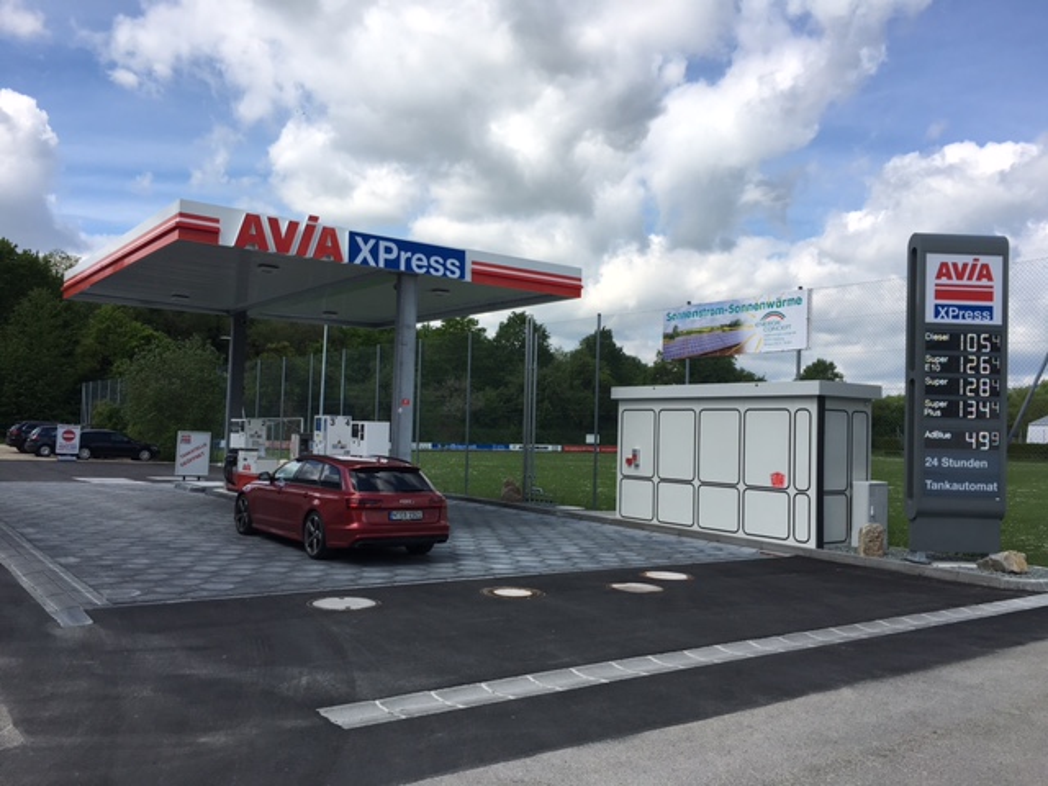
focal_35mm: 29
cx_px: 524
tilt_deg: +1.5
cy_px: 393
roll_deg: -2.0
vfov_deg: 48.2
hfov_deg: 61.7
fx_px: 878
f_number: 2.2
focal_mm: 4.15
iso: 25
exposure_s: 1/1603
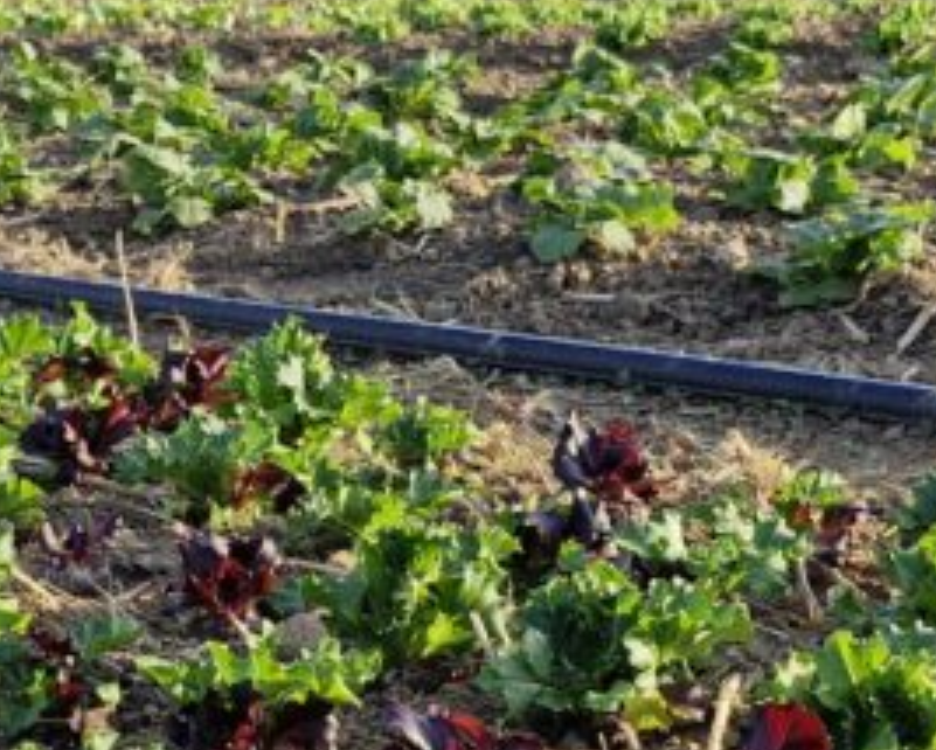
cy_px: 550
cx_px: 259
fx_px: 2384
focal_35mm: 86
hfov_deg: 22.1
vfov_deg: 17.8
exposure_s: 1/526
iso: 50
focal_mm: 5.54
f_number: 1.8
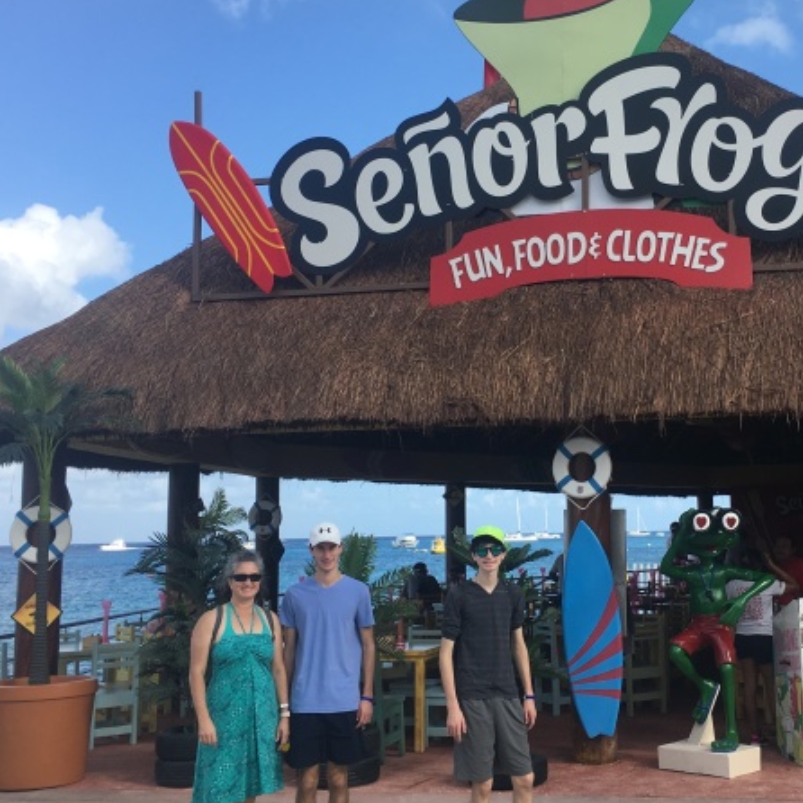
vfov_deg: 36.8
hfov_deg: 36.4
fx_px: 1207
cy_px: 373
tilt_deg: +7.6
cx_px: 546
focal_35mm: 46
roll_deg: +2.6
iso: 25
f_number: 2.2
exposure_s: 1/938
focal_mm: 4.15
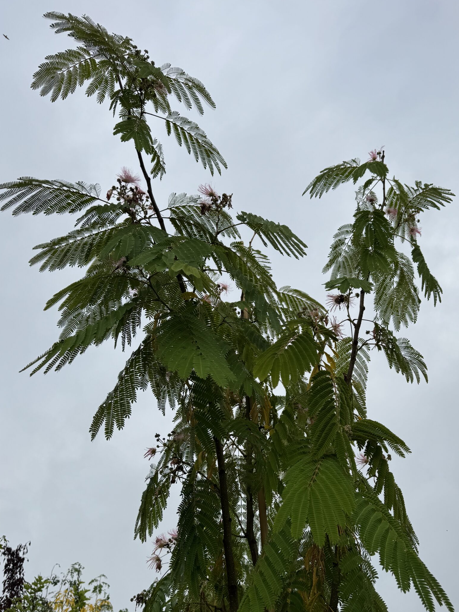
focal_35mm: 30
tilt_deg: +38.3
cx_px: 276
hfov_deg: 46.5
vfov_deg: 59.3
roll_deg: +2.2
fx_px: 530
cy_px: 374
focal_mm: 6.76
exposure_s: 1/4049
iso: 80
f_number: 1.78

=======

Problem
Give back an exact copy of only the lines from the one with "f_number: 1.8" through the final line of the material, both included. Pictures do not belong in it.

Output of the task
f_number: 1.8
vfov_deg: 36.8
hfov_deg: 36.4
fx_px: 1207
cy_px: 373
tilt_deg: +7.6
cx_px: 546
focal_35mm: 46
roll_deg: +2.6
iso: 25
f_number: 2.2
exposure_s: 1/938
focal_mm: 4.15
focal_35mm: 30
tilt_deg: +38.3
cx_px: 276
hfov_deg: 46.5
vfov_deg: 59.3
roll_deg: +2.2
fx_px: 530
cy_px: 374
focal_mm: 6.76
exposure_s: 1/4049
iso: 80
f_number: 1.78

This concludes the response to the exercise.